■ Task requirements
Among the lines below, count those with the word "vitamin". Answer with the number only.

Stored items:
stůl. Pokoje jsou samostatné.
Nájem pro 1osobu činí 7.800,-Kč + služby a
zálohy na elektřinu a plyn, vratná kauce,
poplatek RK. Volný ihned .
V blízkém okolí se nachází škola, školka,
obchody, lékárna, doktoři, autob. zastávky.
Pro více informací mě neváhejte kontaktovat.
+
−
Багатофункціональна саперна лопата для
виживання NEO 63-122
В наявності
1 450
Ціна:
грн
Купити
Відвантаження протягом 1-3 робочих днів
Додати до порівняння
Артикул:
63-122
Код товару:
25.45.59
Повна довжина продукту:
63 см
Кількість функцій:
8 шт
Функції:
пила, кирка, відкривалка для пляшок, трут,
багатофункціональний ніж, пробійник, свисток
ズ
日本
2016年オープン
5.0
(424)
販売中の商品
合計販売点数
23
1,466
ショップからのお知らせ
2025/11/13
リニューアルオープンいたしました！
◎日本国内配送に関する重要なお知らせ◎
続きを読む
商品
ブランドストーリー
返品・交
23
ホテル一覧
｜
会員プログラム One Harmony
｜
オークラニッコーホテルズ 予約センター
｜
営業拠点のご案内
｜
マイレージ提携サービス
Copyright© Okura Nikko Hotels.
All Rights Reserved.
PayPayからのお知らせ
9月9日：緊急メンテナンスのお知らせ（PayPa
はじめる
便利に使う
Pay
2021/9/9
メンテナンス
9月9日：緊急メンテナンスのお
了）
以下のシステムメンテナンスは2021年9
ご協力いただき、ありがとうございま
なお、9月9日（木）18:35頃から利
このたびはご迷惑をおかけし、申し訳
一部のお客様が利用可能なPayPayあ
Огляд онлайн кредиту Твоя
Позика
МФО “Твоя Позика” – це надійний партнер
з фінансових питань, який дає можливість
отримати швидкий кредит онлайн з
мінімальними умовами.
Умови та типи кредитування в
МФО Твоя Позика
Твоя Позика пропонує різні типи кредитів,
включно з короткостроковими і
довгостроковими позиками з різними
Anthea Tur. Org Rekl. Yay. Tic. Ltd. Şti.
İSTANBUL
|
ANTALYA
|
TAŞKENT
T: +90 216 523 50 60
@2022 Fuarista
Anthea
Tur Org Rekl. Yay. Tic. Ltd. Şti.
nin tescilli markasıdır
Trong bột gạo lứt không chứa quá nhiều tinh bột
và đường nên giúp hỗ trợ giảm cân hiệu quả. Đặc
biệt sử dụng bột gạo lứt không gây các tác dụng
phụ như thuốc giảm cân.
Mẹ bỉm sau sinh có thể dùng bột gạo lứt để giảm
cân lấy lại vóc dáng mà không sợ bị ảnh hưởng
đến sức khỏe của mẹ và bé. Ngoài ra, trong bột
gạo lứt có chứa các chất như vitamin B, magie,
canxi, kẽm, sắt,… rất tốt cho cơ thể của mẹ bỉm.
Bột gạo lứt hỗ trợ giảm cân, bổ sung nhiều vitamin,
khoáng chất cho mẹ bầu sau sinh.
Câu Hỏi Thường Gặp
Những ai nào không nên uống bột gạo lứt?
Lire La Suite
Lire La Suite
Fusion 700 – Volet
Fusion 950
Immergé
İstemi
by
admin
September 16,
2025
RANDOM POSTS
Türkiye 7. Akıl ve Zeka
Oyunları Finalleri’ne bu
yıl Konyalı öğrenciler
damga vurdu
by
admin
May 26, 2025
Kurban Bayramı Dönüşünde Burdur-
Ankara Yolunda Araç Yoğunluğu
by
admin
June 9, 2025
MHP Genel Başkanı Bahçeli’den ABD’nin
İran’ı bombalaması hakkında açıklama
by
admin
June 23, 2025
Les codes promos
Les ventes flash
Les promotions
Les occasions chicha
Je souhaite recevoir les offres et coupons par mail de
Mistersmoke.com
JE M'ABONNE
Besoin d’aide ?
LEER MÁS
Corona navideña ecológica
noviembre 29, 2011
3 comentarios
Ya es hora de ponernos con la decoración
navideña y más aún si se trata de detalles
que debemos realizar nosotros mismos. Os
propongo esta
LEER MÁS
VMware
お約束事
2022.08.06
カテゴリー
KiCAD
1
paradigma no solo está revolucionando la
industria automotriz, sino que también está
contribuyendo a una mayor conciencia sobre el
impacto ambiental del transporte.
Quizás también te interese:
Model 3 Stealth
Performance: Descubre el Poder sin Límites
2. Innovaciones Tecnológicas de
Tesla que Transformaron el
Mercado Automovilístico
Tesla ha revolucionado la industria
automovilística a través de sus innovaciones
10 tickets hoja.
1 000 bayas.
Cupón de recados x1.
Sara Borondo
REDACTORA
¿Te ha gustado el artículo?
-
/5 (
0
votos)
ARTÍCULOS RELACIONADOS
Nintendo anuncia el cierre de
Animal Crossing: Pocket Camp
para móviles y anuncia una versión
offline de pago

■ Exercise result
2